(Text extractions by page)
■ ■ ■ ■ ■

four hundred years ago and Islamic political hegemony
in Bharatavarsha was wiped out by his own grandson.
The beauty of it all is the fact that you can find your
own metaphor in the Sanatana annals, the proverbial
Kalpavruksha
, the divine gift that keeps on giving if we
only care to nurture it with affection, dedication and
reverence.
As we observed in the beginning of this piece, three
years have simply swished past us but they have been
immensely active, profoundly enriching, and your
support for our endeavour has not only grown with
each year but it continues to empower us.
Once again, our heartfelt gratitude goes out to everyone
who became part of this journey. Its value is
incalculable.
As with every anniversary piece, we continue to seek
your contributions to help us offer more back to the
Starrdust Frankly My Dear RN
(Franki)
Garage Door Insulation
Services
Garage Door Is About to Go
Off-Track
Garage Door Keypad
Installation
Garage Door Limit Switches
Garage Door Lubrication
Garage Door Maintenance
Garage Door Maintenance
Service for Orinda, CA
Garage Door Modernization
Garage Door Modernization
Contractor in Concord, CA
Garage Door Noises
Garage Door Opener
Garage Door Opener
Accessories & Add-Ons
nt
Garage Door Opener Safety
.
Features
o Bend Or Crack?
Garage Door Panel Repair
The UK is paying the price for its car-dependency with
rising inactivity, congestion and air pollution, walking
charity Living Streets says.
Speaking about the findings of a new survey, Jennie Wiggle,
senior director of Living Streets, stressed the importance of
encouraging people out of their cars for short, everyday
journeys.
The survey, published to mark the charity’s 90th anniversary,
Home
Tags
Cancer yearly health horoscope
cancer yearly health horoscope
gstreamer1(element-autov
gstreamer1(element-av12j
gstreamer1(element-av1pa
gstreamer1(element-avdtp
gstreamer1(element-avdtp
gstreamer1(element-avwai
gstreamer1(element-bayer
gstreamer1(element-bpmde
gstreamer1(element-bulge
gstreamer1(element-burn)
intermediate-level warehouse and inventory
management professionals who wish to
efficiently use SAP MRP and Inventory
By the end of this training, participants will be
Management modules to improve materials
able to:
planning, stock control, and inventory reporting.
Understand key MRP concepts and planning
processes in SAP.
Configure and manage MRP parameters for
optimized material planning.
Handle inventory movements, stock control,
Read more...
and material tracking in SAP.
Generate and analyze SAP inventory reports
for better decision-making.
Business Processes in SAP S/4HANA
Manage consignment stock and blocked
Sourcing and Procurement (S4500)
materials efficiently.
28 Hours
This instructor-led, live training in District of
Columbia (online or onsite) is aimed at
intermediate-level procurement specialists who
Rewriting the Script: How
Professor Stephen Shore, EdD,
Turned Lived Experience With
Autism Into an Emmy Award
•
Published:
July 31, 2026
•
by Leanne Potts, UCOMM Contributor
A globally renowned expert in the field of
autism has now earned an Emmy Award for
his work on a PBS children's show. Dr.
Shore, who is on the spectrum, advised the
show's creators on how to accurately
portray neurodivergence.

■ ■ ■ ■ ■

### WORK REQUIRED
Reproduce every line of text in the material word for word, in its original order.

### RESULT
four hundred years ago and Islamic political hegemony
in Bharatavarsha was wiped out by his own grandson.
The beauty of it all is the fact that you can find your
own metaphor in the Sanatana annals, the proverbial
Kalpavruksha
, the divine gift that keeps on giving if we
only care to nurture it with affection, dedication and
reverence.
As we observed in the beginning of this piece, three
years have simply swished past us but they have been
immensely active, profoundly enriching, and your
support for our endeavour has not only grown with
each year but it continues to empower us.
Once again, our heartfelt gratitude goes out to everyone
who became part of this journey. Its value is
incalculable.
As with every anniversary piece, we continue to seek
your contributions to help us offer more back to the
Starrdust Frankly My Dear RN
(Franki)
Garage Door Insulation
Services
Garage Door Is About to Go
Off-Track
Garage Door Keypad
Installation
Garage Door Limit Switches
Garage Door Lubrication
Garage Door Maintenance
Garage Door Maintenance
Service for Orinda, CA
Garage Door Modernization
Garage Door Modernization
Contractor in Concord, CA
Garage Door Noises
Garage Door Opener
Garage Door Opener
Accessories & Add-Ons
nt
Garage Door Opener Safety
.
Features
o Bend Or Crack?
Garage Door Panel Repair
The UK is paying the price for its car-dependency with
rising inactivity, congestion and air pollution, walking
charity Living Streets says.
Speaking about the findings of a new survey, Jennie Wiggle,
senior director of Living Streets, stressed the importance of
encouraging people out of their cars for short, everyday
journeys.
The survey, published to mark the charity’s 90th anniversary,
Home
Tags
Cancer yearly health horoscope
cancer yearly health horoscope
gstreamer1(element-autov
gstreamer1(element-av12j
gstreamer1(element-av1pa
gstreamer1(element-avdtp
gstreamer1(element-avdtp
gstreamer1(element-avwai
gstreamer1(element-bayer
gstreamer1(element-bpmde
gstreamer1(element-bulge
gstreamer1(element-burn)
intermediate-level warehouse and inventory
management professionals who wish to
efficiently use SAP MRP and Inventory
By the end of this training, participants will be
Management modules to improve materials
able to:
planning, stock control, and inventory reporting.
Understand key MRP concepts and planning
processes in SAP.
Configure and manage MRP parameters for
optimized material planning.
Handle inventory movements, stock control,
Read more...
and material tracking in SAP.
Generate and analyze SAP inventory reports
for better decision-making.
Business Processes in SAP S/4HANA
Manage consignment stock and blocked
Sourcing and Procurement (S4500)
materials efficiently.
28 Hours
This instructor-led, live training in District of
Columbia (online or onsite) is aimed at
intermediate-level procurement specialists who
Rewriting the Script: How
Professor Stephen Shore, EdD,
Turned Lived Experience With
Autism Into an Emmy Award
•
Published:
July 31, 2026
•
by Leanne Potts, UCOMM Contributor
A globally renowned expert in the field of
autism has now earned an Emmy Award for
his work on a PBS children's show. Dr.
Shore, who is on the spectrum, advised the
show's creators on how to accurately
portray neurodivergence.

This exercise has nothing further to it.